Adjustable-rate mortgages, which made up 4% or fewer of new home loans throughout 2021, also started to jump last year as rates climbed, reaching a high of 12.8% of loans in October, according to the Mortgage Bankers Association. As of Feb. 10, the share had fallen to 6.9%.
Companies such as Freedom Mortgage also are promoting assumable mortgages, where the buyer takes over the seller’s existing — presumably lower-rate — loan and pays cash or takes out a second mortgage to cover the rest of the purchase price. It’s still relatively little used, with Freedom Chief Operating Officer Mike Patterson estimating that roughly 1% to 2% of US mortgage volume involves the product. Buyers also can only assume mortgages backed by the Federal Housing Administration and Department of Veterans Affairs, which according to the Census Bureau together made up 14% of 2022’s new home loans.
But even without the incentives, buyers may be ready to come off the sidelines, Patterson said.
“You have a lot of pent-up demand between the last two years of the competition to get a home and the last six- to nine- months of higher interest rates,” he said. “A lot of people are just tired of waiting to buy the house that they really want to buy and they’ll probably stretch their budget a little farther than they originally planned.”
Future Refis
With promised free refinancing, a 30-year fixed mortgage is the least risky option for buyers compared with a standard loan without the incentive, an adjustable-rate mortgage and a buydown, said the Urban Institute’s Ratcliffe.
Refinancing comes with a string of upfront costs, including appraisal, title and escrow fees that on average total $5,000, according to Freddie Mac. If a borrower with a $500,000 loan refinances to a rate one point below her initial mortgage, she’ll save $5,000 in interest in a year, breaking even on the move.

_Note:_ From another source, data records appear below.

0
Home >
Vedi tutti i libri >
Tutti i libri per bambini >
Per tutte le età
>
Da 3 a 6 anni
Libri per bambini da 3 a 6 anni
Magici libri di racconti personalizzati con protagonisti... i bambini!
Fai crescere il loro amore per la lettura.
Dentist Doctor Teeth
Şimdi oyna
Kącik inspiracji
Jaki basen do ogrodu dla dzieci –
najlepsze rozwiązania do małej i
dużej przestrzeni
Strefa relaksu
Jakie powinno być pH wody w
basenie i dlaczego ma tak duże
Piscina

Rocket has an offer to cover “a significant portion” of refinancing costs if rates drop within three years of buying a home. The program usually saves homebuyers around $2,000, said Bill Banfield, the Detroit-based lender’s executive vice president of capital markets. The company doesn’t waive all refinancing costs, but does cover fees for appraisal, credit report inquiries, processing and underwriting, among a few others.

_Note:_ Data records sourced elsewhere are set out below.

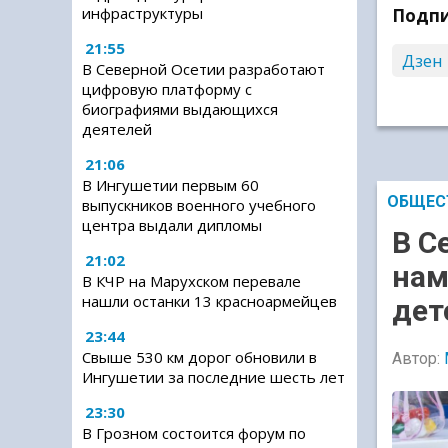
инфраструктуры
Подпи
21:55
Дзен
В Северной Осетии разработают
цифровую платформу с
биографиями выдающихся
деятелей
21:06
В Ингушетии первым 60
ОБЩЕС
выпускников военного учебного
центра выдали дипломы
В С
21:02
нам
В КЧР на Марухском перевале
нашли останки 13 красноармейцев
дет
23:44
Свыше 530 км дорог обновили в
Автор:
Ингушетии за последние шесть лет
23:30
В Грозном состоится форум по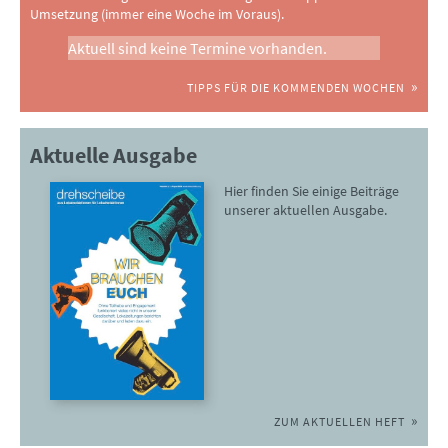
Umsetzung (immer eine Woche im Voraus).
Aktuell sind keine Termine vorhanden.
TIPPS FÜR DIE KOMMENDEN WOCHEN
Aktuelle Ausgabe
Hier finden Sie einige Beiträge
unserer aktuellen Ausgabe.
ZUM AKTUELLEN HEFT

Free refinancing was part of the calculus as Vic Chan, 44, and his wife shopped around to finance their purchase of a house in a Maryland suburb of Washington, D.C. They ultimately chose EagleBank, which gave them a 5.99% rate on a 30-year, fixed loan of $600,000 ahead of their March closing.
They aren’t stretching their budget, but the prospect of no-cost refinancing has made them more comfortable with taking on the mortgage.
“I don’t think we will get back to the historically low rates,” Chan said. “But I am hopeful for a lower rate in the next 12 to 18 months.”